> PROBLEM DESCRIPTION: Reprint all of the data below exactly as shown and skip every image.

> PROVIDED DATA:
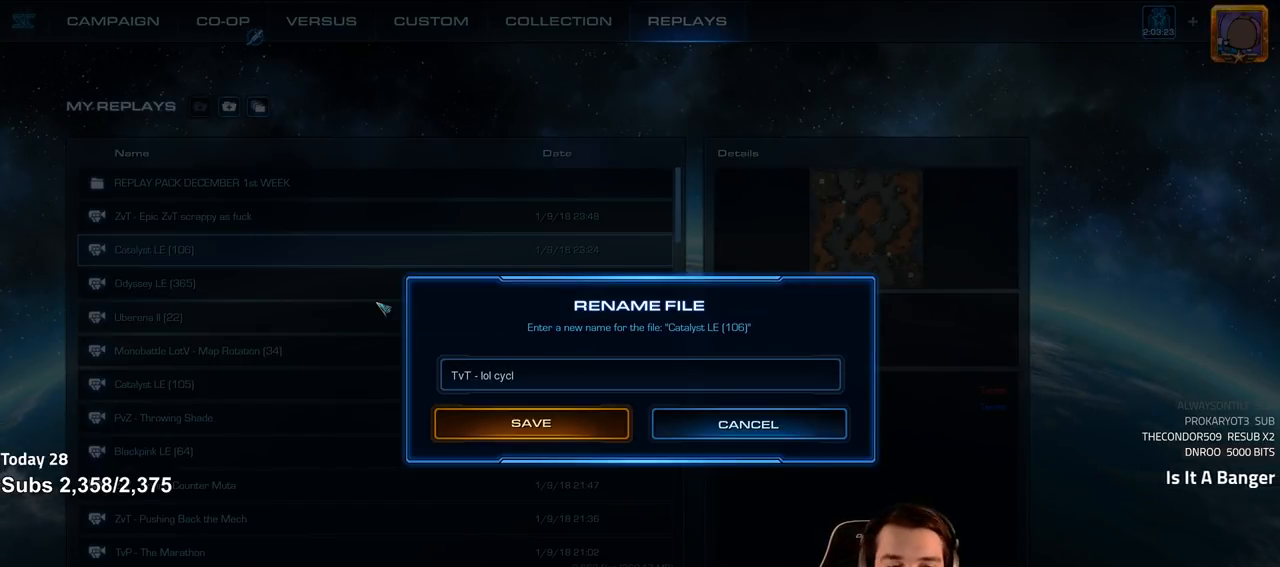
{"keys": [], "events": [[100, "e", "down"], [167, "s", "down"], [183, "e", "up"], [267, "s", "up"]]}
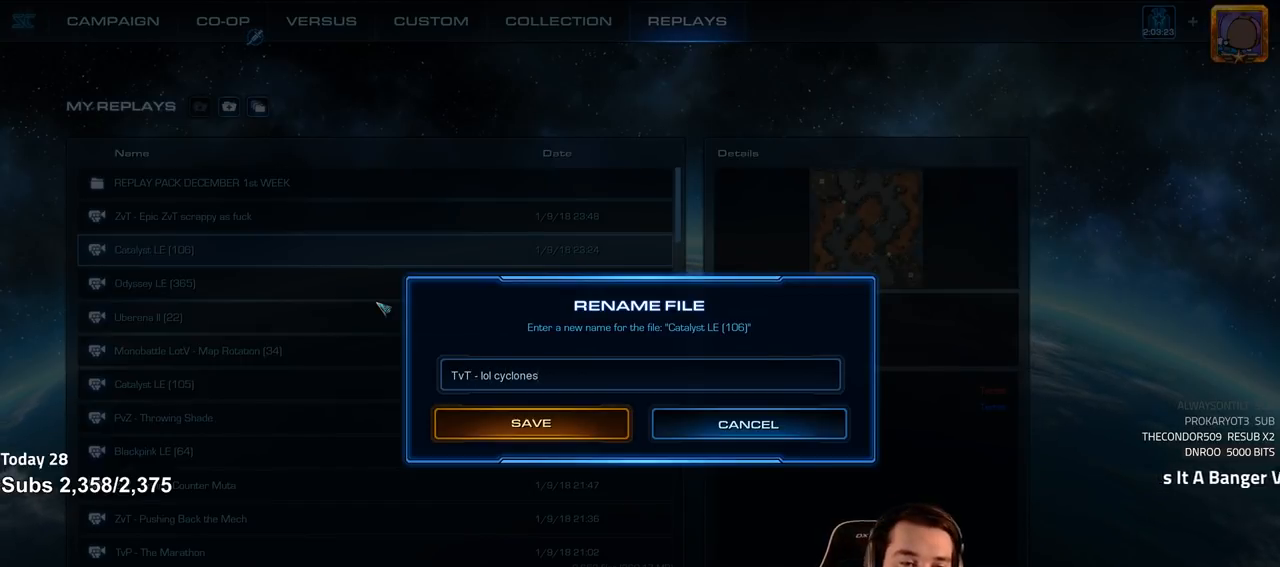
{"keys": [], "events": [[67, "shift", "down"], [100, "shift", "up"], [367, "shift", "down"], [433, "shift", "up"]]}
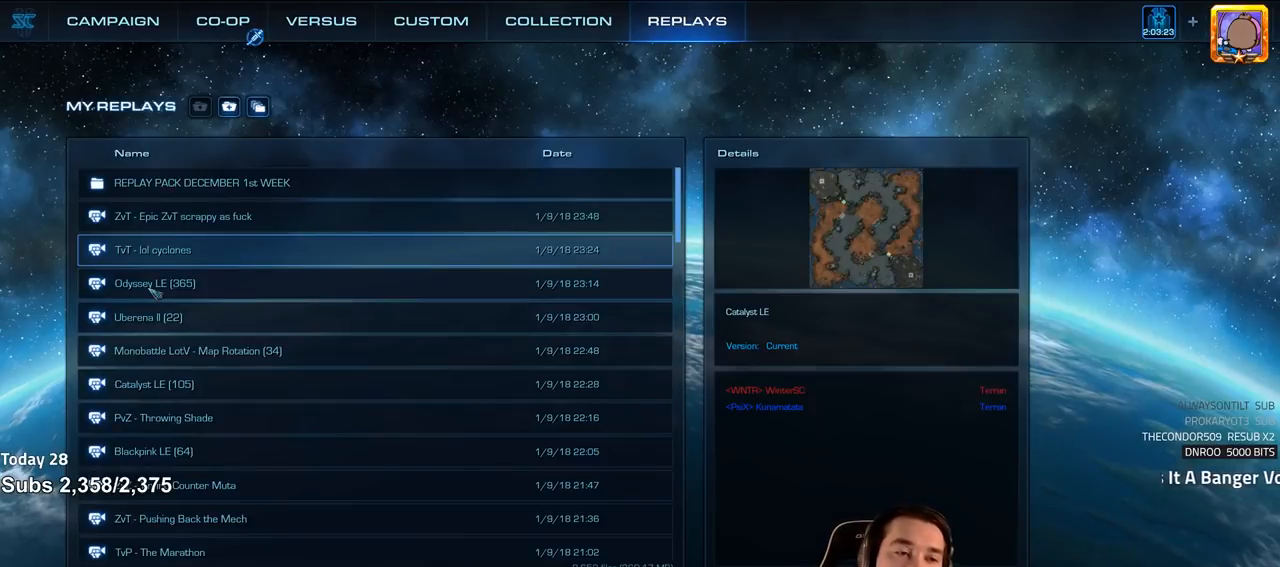
{"keys": [], "events": []}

> ANSWER AREA:
{"keys": [], "events": [[100, "e", "down"], [167, "s", "down"], [183, "e", "up"], [267, "s", "up"]]}
{"keys": [], "events": [[67, "shift", "down"], [100, "shift", "up"], [367, "shift", "down"], [433, "shift", "up"]]}
{"keys": [], "events": []}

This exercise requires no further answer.